Have you ever wanted to learn more about wine? Well, the best way to learn is to taste! To add to our series of party ideas, here’s how to hold a blind wine tasting party at your home.
Don’t worry, we’ve made the directions easy and stress-free. You can download a free, printable shopping list, wine tags, and scorecards to complete the party!
You’ll find that we’ve selected five red wines, each representing different style categories. The purpose of this tasting is to determine what styles of wine you really enjoy, and why. This is not a graded test! I can’t emphasis this enough — there is no pressure for you to guess correctly. Guests are to first and foremost explore different wines and enjoy.
See below for what wines to choose, your shopping list, numbered wine tags, and a free printable wine scorecard. The scorecard is a way for your guests to rate the wines according to aroma, flavor, finish, and like-ability.
Stop by Bottles to shop these wines, and to pick up brown paper bags for free!
PARTY SUPPLY CHECKLIST
– Wine (5 different wines that represent each of the categories below)
– Wine Scorecard
– Brown paper bags (stop by the store & pick some up for free!)
– Wine Tags, or marker (to label the wines 1-5)
– Wine glasses (for this tasting your guests can re-use glasses, rinsing between wines)
– Dump bucket (doesn’t have to be anything fancy, providing a dump bucket takes the pressure off your guests for finish their glass and allows you to try as many different wines as possible)
– Water pitcher
– Light snacks (nothing too salty or spice to throw off your palate)
– Cheese- Here is a top five list of cheeses for a wine tasting, arranged by style from our resident cheese expert, Liam:
– Soft – Chévre
– Soft and Bloomy – Camembert or Brie
– Sharp – Aged cheddar
– Hard and Nutty – Aged Gouda
– Stinky and Pungent – Blue Cheese
When picking wines for a blind tasting, it can be fun to group together wines that taste wildly different from each other. To simplify this task for you, we’ve broken it down into 5 broad categories: Oaky, Body, Earthy/Herbal, Tannic, and Fruit.

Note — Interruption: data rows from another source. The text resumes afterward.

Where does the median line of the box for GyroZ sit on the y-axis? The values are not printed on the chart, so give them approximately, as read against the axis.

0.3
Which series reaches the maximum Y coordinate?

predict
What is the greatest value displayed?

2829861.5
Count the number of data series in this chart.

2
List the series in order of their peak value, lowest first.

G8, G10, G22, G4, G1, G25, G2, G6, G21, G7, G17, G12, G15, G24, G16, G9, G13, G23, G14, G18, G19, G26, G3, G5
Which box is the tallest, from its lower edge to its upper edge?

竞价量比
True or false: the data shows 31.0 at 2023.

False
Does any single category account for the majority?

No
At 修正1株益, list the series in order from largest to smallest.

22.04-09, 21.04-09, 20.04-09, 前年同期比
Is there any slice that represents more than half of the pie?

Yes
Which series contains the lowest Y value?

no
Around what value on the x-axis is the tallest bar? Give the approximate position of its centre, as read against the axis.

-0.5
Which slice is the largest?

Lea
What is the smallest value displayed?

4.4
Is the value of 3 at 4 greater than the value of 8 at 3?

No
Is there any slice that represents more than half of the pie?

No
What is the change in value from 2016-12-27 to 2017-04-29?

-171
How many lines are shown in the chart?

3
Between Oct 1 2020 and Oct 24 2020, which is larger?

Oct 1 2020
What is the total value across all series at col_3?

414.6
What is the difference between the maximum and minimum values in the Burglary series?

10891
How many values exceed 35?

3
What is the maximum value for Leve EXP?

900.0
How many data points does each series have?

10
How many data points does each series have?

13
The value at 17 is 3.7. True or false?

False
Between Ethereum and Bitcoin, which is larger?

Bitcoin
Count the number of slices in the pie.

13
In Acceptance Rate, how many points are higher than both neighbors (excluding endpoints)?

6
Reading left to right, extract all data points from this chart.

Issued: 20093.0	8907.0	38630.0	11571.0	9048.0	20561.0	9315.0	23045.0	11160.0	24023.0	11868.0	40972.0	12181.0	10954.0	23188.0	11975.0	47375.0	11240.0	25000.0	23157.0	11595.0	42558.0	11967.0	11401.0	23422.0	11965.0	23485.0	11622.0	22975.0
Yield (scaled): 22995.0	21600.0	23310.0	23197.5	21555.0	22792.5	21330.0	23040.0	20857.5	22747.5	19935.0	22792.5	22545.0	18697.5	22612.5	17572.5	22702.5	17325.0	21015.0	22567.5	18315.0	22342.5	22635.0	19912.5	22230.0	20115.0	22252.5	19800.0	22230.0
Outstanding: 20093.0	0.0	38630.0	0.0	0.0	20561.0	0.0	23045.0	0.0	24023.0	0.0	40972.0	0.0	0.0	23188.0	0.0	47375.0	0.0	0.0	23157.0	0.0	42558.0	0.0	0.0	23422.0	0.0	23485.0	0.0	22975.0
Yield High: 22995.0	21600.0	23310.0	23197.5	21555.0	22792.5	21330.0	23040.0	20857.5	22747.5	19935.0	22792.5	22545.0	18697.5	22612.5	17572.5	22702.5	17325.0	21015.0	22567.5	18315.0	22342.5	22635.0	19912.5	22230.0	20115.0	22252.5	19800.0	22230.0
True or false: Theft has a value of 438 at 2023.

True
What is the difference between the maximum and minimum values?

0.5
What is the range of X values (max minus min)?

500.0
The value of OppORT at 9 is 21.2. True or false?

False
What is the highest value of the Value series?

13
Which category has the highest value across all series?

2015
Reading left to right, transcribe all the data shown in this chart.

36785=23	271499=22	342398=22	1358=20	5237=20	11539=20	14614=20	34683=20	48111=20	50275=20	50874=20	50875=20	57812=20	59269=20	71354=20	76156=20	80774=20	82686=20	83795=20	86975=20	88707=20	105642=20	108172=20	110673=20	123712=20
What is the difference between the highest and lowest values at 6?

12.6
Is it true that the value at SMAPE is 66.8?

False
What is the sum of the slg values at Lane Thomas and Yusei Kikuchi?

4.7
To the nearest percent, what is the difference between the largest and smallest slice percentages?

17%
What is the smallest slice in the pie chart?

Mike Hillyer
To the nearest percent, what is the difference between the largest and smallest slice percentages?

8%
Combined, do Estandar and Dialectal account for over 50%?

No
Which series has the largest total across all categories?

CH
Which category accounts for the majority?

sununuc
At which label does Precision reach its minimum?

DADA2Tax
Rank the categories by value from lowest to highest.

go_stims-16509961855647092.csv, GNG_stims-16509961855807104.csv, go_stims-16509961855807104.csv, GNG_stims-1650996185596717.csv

Try selecting a representative of each of these categories…keep reading for our favorite picks!
Body – Cabernet Sauvignon
Cabernet Sauvignon is a solid choice for a red wine with a heavier body. You’ll notice a viscous, heavier mouthfeel, similar to the different between skim milk and whole milk. Look for William Hill Cabernet Sauvignon, or Alexander Valley Vineyards.
Earthy/Herbal – Gamay
We’ve chosen Gamay, a grape varietal with general flavors of cranberry and mushrooms. Drouhin Beaujolia-Villages or Château de Chaize Brouilly are solid choices to represent the earthy and herbal flavors in wine.
Tannic – Tannat
What is a tannic wine? Think about that astringent, dry feeling in the mouth when you have certain red wines. A go-to example of tannic wine is Tannat — pick up Bodegas Carrau Tannat or Laffitte Teston.